All of which is to say: American fossil fuel companies had little reason to lobby the Trump administration into overthrowing Maduro. And there is no publicly available evidence that they did so.
So: If Trump wasn’t acting at the behest of Big Oil, why did he topple Maduro?
The president’s decision likely reflects a confluence of factors. And his personal attraction to Venezuela’s resource wealth could be among them.
Although America’s oil lobby isn’t lusting after Venezuela’s reserves, Trump himself might be. For years, the president has criticized the United States for failing to “take the oil” of various Middle Eastern countries. And Trump also called for America to expropriate Afghanistan’s mineral wealth. In other words, he likes the general concept of pillaging conquered lands.
Meanwhile, many in the GOP — including Rubio — have longed to overthrow Venezuela’s leftist regime for decades. For this reason, Trump’s advisers likely put military action against Maduro on his menu of foreign policy options.
The Trump administration has also declared its intention to revive the Monroe Doctrine, which deems the Western Hemisphere the United States’s rightful sphere of influence.
In concrete terms, this seems to entail deterring South American countries from forming alliances with Russia, China, or other powers hostile to the U.S. Trump suggested Saturday that Maduro’s capture would aid that objective, ensuring that “American dominance in the Western hemisphere will never be questioned again.”
This said, pettier and more performative motives also seem to have informed Trump’s decision.

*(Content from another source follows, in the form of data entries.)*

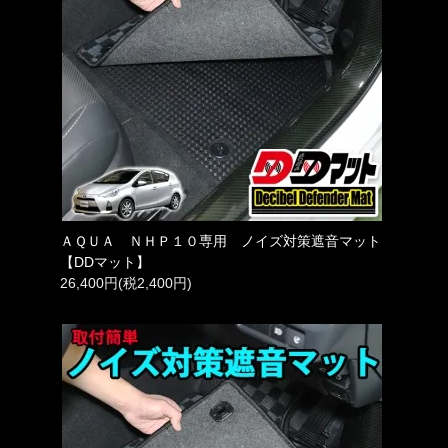
ＡＱＵＡ ＮＨＰ１０専用 ノイズ対策遮音マット
【DDマット】
26,400円(税2,400円)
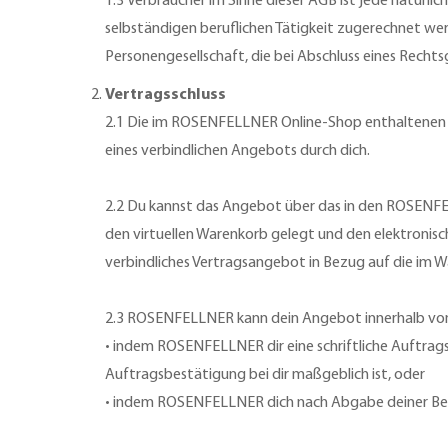
1.3 Verbraucher im Sinne dieser AGB ist jede natürli
selbständigen beruflichen Tätigkeit zugerechnet wer
Personengesellschaft, die bei Abschluss eines Rechts
Vertragsschluss
2.1 Die im ROSENFELLNER Online-Shop enthaltenen 
eines verbindlichen Angebots durch dich.
2.2 Du kannst das Angebot über das in den ROSENFE
den virtuellen Warenkorb gelegt und den elektronisc
verbindliches Vertragsangebot in Bezug auf die im 
2.3 ROSENFELLNER kann dein Angebot innerhalb vo
• indem ROSENFELLNER dir eine schriftliche Auftrag
Auftragsbestätigung bei dir maßgeblich ist, oder
• indem ROSENFELLNER dich nach Abgabe deiner Best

According to the New York Times, the White House offered Maduro the opportunity to go into “gilded exile in Turkey.” The Venezuelan leader rebuffed this offer, proceeding to dance on state television while a recording of his voice repeated “no crazy war.”
Trump’s team reportedly felt that Maduro was mocking them, seemingly wagering that they didn’t have the gall to make good on their threats. So, the Times implies, the White House felt compelled to make him pay for his insolence.
At the same time, Trump was intent on “kicking off the year with a win,” according to an administration official who spoke with the The Atlantic. A separate White House insider told the magazine that Trump felt he needed a victory to counter “tough headlines” and “slumping poll numbers.”
In a sense then, those accusing Trump of waging war to advance the interests of a major American industry may be giving him too much credit: His real objectives could actually be less rational and more superficial than that.